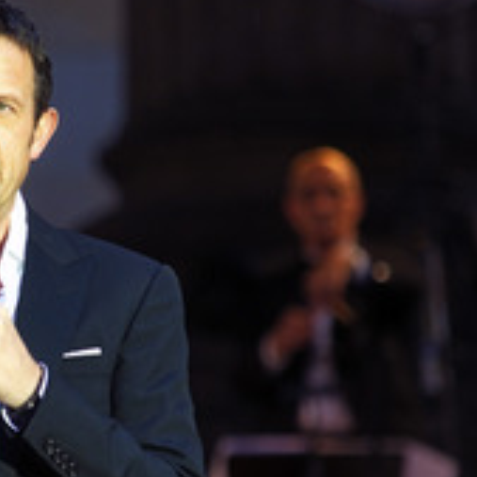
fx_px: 7062
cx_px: 14
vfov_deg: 3.9
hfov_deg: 3.9
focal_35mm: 453
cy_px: 342
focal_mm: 200
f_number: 5
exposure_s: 1/250
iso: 1600
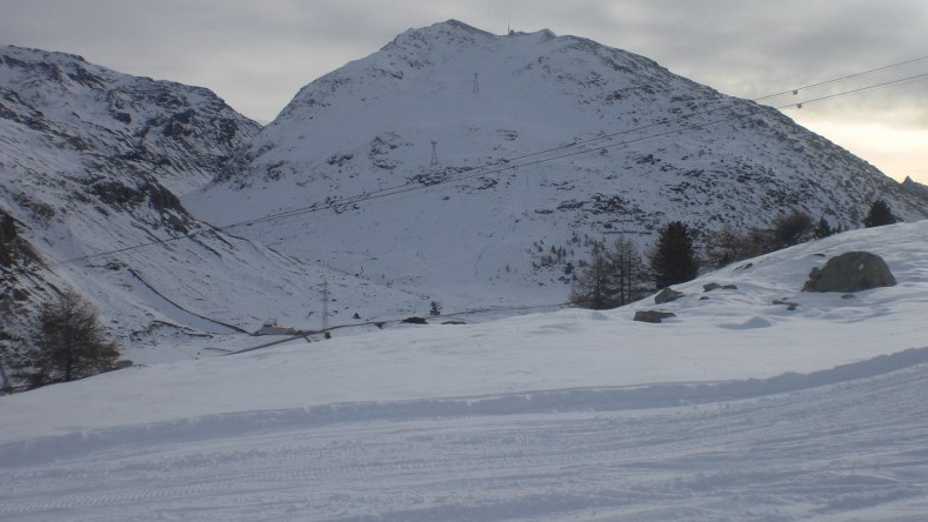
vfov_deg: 28.4
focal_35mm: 42
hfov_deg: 48.4
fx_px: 1034
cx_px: 462
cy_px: 256
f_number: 4.4
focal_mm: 6.3
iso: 50
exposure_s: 1/500
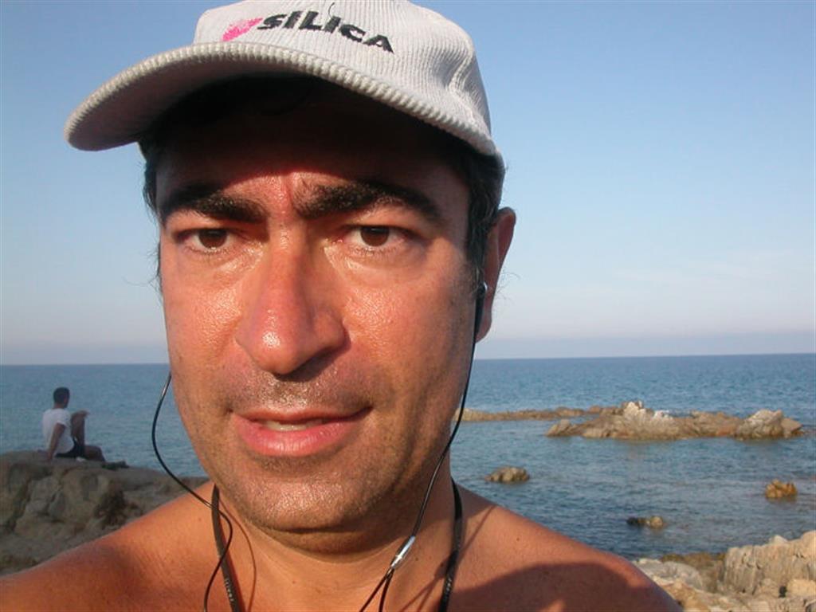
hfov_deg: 50.1
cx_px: 408
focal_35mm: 37
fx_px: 872
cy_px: 306
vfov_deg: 38.7
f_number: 4.5
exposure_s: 1/496
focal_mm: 5.6
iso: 100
□ □ □ □ □
**Problem requirements:** From the line holding "focal_35mm: 37" to the end of the listing, copy every line exactly, both ends included, and add nothing.

**Result for this exercise:**
focal_35mm: 37
fx_px: 872
cy_px: 306
vfov_deg: 38.7
f_number: 4.5
exposure_s: 1/496
focal_mm: 5.6
iso: 100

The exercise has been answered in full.